■ **WHAT TO PRODUCE**
Taking the line with "Document page, 2576x1449 pixels." as the first and the line with "Rendered at 1626 by 1125 pixels." as the last, set down exactly every line in that range from the entries below, and no more.

■ **DATA RECORDS**

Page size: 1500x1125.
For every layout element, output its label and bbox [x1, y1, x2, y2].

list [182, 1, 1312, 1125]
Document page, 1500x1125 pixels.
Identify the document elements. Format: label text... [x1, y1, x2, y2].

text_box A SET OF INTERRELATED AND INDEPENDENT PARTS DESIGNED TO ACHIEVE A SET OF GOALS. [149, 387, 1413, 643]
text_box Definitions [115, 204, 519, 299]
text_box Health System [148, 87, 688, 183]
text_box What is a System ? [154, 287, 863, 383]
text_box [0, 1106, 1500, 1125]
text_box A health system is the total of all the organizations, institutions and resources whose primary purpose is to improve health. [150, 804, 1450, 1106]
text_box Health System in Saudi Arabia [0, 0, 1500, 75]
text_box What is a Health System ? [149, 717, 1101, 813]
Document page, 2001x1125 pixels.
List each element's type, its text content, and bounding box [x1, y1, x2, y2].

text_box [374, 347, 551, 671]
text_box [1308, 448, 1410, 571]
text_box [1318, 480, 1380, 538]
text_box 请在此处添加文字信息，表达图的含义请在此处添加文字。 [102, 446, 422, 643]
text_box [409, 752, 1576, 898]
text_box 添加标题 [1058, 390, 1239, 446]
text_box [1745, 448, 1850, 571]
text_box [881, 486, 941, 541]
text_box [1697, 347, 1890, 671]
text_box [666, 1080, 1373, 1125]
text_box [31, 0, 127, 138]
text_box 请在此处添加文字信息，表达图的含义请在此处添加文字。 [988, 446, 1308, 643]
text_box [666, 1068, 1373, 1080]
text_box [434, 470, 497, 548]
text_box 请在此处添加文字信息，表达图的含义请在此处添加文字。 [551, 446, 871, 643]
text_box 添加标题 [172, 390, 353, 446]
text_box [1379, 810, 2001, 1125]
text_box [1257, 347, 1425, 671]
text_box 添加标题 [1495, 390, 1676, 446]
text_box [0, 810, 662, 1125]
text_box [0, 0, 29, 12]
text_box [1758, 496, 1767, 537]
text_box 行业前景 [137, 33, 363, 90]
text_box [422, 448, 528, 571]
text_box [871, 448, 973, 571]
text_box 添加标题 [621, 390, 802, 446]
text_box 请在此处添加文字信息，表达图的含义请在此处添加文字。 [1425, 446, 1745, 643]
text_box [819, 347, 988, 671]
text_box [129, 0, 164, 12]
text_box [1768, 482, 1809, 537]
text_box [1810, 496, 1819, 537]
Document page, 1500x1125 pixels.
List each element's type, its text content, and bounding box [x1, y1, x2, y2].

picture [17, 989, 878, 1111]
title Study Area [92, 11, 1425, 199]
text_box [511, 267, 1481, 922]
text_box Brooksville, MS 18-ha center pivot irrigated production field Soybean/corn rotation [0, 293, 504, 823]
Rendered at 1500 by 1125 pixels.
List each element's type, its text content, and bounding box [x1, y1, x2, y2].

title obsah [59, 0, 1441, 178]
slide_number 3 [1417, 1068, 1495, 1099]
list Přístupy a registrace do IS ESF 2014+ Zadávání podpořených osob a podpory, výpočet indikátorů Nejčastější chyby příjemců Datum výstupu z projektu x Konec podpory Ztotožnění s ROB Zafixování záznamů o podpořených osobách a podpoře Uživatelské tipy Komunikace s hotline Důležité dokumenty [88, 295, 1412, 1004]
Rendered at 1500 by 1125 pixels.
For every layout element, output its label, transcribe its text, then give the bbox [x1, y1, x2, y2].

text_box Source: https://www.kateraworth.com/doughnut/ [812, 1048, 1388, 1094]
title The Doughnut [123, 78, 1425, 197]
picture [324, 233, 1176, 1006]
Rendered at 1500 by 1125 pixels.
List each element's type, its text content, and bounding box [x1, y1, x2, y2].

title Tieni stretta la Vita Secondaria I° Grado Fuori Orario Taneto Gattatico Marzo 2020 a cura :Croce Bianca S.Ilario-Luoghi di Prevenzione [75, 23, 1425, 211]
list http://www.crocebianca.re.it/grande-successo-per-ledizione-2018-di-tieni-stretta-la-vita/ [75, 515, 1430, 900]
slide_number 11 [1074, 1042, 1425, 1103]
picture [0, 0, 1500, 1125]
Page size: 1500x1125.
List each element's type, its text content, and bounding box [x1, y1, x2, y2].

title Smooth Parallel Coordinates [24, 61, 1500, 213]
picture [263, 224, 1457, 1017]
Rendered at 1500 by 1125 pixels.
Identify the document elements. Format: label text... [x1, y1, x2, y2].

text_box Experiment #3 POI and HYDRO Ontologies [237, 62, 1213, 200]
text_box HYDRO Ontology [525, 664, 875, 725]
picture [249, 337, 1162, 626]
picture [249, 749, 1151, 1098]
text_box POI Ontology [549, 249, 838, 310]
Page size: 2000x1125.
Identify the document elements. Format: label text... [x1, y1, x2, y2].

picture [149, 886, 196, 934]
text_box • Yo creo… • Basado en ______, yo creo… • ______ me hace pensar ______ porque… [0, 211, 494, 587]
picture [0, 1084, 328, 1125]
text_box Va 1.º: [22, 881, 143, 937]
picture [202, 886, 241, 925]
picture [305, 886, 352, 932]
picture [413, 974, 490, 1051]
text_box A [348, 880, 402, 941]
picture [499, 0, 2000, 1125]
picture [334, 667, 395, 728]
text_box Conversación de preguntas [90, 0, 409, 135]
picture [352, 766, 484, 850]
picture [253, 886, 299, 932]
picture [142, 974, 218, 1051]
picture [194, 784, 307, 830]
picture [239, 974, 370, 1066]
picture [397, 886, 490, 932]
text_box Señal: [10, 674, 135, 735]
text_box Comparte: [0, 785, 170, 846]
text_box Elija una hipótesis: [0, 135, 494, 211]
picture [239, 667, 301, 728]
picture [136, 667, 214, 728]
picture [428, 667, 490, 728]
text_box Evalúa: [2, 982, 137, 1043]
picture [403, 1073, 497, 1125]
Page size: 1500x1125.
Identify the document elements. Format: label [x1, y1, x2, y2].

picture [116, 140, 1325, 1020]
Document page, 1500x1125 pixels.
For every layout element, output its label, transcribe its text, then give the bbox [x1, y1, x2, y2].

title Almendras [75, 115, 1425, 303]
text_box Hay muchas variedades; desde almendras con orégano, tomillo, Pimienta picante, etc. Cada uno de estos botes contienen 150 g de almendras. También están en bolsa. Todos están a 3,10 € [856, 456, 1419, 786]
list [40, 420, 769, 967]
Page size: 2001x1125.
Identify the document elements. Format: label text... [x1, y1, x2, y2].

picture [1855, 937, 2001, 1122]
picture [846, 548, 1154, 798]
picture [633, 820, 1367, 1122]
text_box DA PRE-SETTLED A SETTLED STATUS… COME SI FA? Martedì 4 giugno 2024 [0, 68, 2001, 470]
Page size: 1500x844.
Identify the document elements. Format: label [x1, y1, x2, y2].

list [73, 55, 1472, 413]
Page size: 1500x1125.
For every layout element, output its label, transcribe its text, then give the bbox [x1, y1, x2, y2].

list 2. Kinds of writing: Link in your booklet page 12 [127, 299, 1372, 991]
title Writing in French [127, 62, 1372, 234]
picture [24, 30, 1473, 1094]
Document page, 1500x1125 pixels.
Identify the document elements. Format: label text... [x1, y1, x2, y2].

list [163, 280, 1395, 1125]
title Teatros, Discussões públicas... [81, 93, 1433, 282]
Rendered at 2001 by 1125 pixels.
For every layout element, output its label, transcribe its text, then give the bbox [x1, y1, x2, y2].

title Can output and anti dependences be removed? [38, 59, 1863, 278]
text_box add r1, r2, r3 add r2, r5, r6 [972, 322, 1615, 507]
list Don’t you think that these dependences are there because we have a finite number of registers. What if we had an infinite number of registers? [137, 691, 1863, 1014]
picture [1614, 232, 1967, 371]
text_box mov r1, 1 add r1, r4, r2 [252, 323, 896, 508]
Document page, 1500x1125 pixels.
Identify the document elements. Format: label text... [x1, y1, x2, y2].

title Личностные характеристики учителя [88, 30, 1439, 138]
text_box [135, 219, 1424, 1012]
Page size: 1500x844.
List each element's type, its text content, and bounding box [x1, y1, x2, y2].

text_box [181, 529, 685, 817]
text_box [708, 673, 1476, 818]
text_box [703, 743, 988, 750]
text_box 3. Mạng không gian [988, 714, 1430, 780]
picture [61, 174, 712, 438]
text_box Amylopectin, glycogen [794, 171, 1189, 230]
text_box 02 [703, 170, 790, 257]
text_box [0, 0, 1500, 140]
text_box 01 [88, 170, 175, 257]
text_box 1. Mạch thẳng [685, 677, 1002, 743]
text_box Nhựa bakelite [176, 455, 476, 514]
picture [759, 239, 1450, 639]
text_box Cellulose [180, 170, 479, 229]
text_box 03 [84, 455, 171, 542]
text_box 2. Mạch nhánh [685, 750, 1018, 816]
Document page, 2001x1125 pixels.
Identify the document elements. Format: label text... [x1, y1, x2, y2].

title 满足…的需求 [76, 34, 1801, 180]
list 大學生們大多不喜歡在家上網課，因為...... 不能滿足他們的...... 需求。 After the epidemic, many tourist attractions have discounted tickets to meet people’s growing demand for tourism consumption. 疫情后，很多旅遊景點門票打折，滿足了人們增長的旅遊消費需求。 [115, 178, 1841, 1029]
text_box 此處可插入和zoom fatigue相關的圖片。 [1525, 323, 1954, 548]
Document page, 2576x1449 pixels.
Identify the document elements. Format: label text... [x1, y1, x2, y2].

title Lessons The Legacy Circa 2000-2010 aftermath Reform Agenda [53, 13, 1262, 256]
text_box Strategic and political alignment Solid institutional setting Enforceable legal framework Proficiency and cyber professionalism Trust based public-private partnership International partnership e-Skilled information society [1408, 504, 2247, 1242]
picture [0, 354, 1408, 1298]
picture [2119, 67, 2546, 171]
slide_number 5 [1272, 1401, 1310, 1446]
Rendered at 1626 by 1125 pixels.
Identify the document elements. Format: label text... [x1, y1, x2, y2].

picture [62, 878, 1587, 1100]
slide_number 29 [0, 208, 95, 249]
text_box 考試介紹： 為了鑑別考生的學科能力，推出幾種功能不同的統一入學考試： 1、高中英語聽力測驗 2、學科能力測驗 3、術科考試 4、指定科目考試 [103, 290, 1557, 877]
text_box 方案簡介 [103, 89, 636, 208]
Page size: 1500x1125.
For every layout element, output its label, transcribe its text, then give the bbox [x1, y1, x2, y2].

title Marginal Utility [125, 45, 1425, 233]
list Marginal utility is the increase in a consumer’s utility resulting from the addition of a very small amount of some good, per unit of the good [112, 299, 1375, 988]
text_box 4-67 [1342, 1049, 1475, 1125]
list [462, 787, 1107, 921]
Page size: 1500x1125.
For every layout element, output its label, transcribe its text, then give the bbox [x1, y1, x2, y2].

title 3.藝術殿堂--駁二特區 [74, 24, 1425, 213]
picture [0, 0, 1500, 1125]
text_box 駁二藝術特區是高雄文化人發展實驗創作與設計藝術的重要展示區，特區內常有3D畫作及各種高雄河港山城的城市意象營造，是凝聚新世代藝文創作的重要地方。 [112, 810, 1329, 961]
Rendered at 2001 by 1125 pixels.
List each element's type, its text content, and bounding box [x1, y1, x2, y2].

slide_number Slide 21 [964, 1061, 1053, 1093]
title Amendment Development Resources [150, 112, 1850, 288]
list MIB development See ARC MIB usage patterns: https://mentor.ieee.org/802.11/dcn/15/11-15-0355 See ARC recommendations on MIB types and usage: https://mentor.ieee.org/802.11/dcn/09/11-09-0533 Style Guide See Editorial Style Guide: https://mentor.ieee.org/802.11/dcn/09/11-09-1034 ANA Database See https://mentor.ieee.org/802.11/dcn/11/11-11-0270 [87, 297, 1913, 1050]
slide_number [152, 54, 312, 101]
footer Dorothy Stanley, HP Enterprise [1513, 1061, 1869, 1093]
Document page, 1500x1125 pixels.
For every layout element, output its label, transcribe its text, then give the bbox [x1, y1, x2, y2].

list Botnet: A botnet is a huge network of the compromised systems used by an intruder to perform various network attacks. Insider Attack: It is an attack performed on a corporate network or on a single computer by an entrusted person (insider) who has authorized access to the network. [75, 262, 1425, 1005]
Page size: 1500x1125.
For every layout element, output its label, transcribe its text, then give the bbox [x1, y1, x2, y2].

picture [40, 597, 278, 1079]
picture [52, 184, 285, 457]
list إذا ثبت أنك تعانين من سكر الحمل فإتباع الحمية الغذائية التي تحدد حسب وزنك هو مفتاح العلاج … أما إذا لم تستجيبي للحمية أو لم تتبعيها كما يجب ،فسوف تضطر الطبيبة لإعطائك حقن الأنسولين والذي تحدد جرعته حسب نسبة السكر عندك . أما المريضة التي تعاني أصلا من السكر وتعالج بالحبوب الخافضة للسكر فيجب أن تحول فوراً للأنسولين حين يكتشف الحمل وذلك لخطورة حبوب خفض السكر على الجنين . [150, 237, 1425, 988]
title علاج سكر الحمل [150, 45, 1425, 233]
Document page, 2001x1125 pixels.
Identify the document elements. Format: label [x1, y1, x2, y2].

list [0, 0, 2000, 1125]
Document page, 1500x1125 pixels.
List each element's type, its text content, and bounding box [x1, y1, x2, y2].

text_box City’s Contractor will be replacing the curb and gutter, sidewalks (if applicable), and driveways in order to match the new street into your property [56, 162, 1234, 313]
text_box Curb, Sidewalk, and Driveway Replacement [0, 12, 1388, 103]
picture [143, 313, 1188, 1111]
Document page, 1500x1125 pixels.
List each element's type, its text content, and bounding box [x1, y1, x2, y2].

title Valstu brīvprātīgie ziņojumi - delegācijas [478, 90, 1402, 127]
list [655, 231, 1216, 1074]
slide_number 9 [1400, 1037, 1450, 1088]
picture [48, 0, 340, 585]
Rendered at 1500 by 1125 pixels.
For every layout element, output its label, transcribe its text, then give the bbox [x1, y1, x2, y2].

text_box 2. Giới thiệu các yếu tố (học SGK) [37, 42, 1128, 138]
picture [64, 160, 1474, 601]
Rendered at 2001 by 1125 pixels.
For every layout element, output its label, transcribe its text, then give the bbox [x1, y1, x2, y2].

■ **TASK RESPONSE**
Document page, 2576x1449 pixels.
Identify the document elements. Format: label text... [x1, y1, x2, y2].

title Lessons The Legacy Circa 2000-2010 aftermath Reform Agenda [53, 13, 1262, 256]
text_box Strategic and political alignment Solid institutional setting Enforceable legal framework Proficiency and cyber professionalism Trust based public-private partnership International partnership e-Skilled information society [1408, 504, 2247, 1242]
picture [0, 354, 1408, 1298]
picture [2119, 67, 2546, 171]
slide_number 5 [1272, 1401, 1310, 1446]
Rendered at 1626 by 1125 pixels.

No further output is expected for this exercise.